■ **TRY IT**: Copy out all lines of the records in which the word "Rover" appears.

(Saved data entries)
══════════════════════════════
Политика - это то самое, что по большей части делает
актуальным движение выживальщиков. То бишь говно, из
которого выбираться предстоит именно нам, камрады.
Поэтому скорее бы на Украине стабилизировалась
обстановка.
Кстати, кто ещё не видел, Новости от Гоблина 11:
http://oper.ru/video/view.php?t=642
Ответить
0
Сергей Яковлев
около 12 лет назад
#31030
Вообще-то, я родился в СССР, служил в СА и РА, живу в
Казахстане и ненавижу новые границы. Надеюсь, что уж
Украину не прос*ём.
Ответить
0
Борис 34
══════════════════════════════
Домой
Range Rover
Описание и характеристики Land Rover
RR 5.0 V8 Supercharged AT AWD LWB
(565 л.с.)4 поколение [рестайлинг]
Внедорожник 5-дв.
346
══════════════════════════════
■ **ANSWER FOR THIS EXERCISE**:
Range Rover
Описание и характеристики Land Rover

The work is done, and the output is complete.